Start of Supplied records

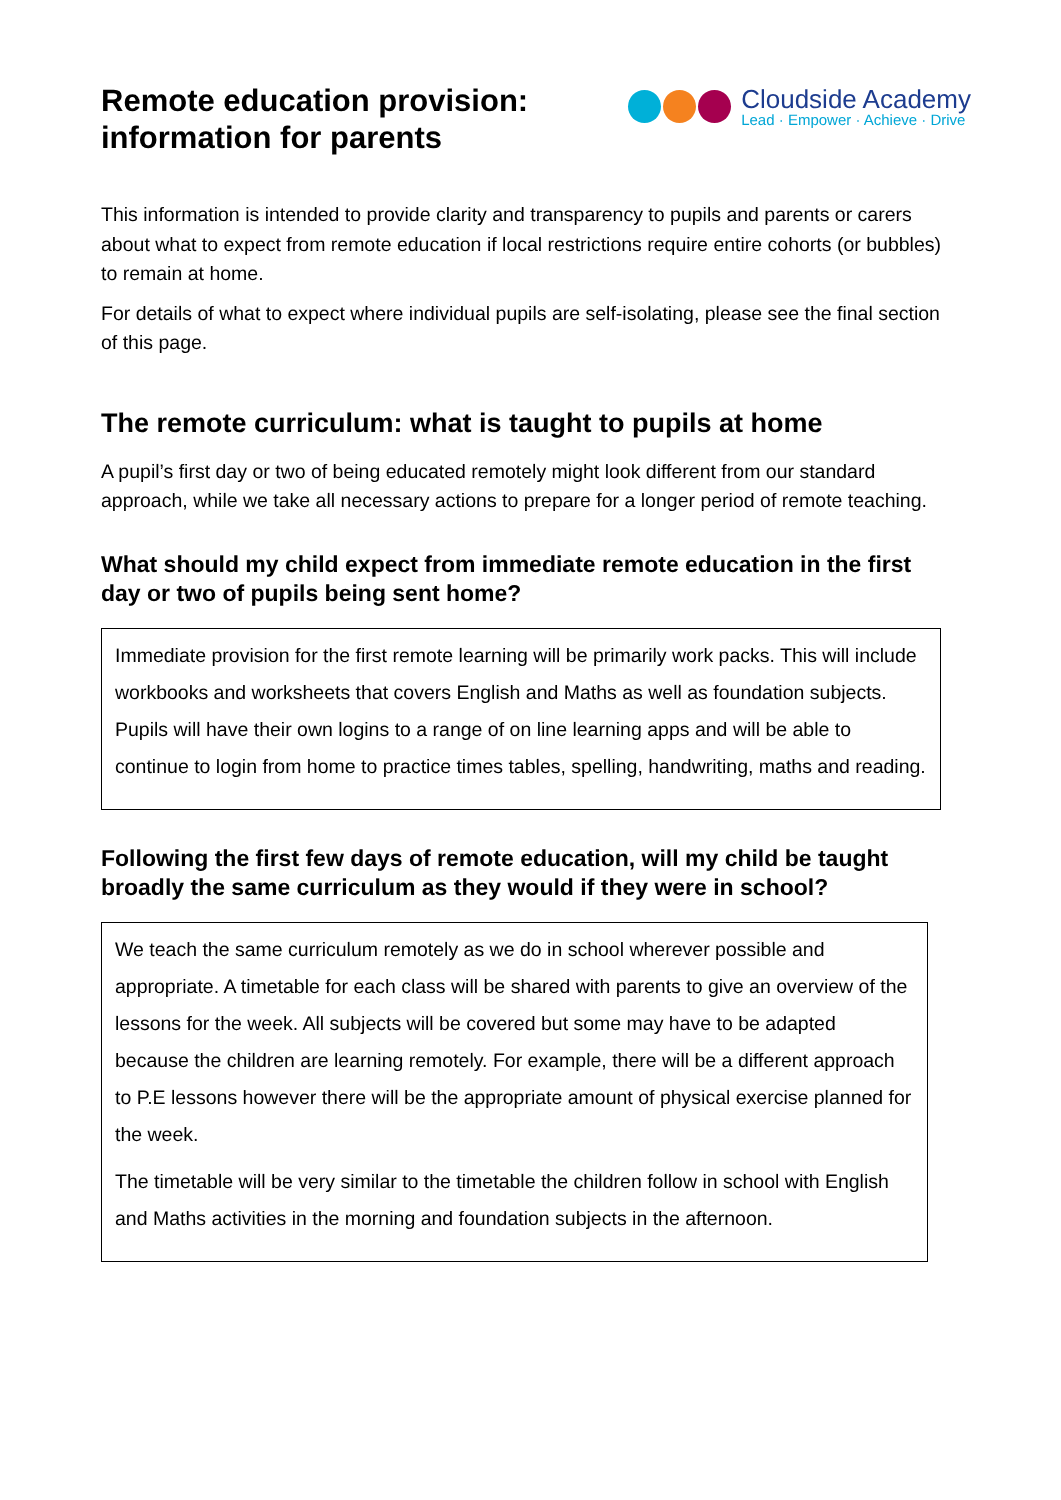Remote education provision:
information for parents
Cloudside Academy
Lead · Empower · Achieve · Drive
This information is intended to provide clarity and transparency to pupils and parents or carers about what to expect from remote education if local restrictions require entire cohorts (or bubbles) to remain at home.
For details of what to expect where individual pupils are self-isolating, please see the final section of this page.
The remote curriculum: what is taught to pupils at home
A pupil’s first day or two of being educated remotely might look different from our standard approach, while we take all necessary actions to prepare for a longer period of remote teaching.
What should my child expect from immediate remote education in the first day or two of pupils being sent home?
Immediate provision for the first remote learning will be primarily work packs. This will include workbooks and worksheets that covers English and Maths as well as foundation subjects. Pupils will have their own logins to a range of on line learning apps and will be able to continue to login from home to practice times tables, spelling, handwriting, maths and reading.
Following the first few days of remote education, will my child be taught broadly the same curriculum as they would if they were in school?
We teach the same curriculum remotely as we do in school wherever possible and appropriate. A timetable for each class will be shared with parents to give an overview of the lessons for the week. All subjects will be covered but some may have to be adapted because the children are learning remotely. For example, there will be a different approach to P.E lessons however there will be the appropriate amount of physical exercise planned for the week.
The timetable will be very similar to the timetable the children follow in school with English and Maths activities in the morning and foundation subjects in the afternoon.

End of Supplied records

Work item: Set down all the entries exactly as they appear, but skip any pictures.

Exercise answer:
Remote education provision:
information for parents
Cloudside Academy
Lead · Empower · Achieve · Drive
This information is intended to provide clarity and transparency to pupils and parents or carers about what to expect from remote education if local restrictions require entire cohorts (or bubbles) to remain at home.
For details of what to expect where individual pupils are self-isolating, please see the final section of this page.
The remote curriculum: what is taught to pupils at home
A pupil’s first day or two of being educated remotely might look different from our standard approach, while we take all necessary actions to prepare for a longer period of remote teaching.
What should my child expect from immediate remote education in the first day or two of pupils being sent home?
Immediate provision for the first remote learning will be primarily work packs. This will include workbooks and worksheets that covers English and Maths as well as foundation subjects. Pupils will have their own logins to a range of on line learning apps and will be able to continue to login from home to practice times tables, spelling, handwriting, maths and reading.
Following the first few days of remote education, will my child be taught broadly the same curriculum as they would if they were in school?
We teach the same curriculum remotely as we do in school wherever possible and appropriate. A timetable for each class will be shared with parents to give an overview of the lessons for the week. All subjects will be covered but some may have to be adapted because the children are learning remotely. For example, there will be a different approach to P.E lessons however there will be the appropriate amount of physical exercise planned for the week.
The timetable will be very similar to the timetable the children follow in school with English and Maths activities in the morning and foundation subjects in the afternoon.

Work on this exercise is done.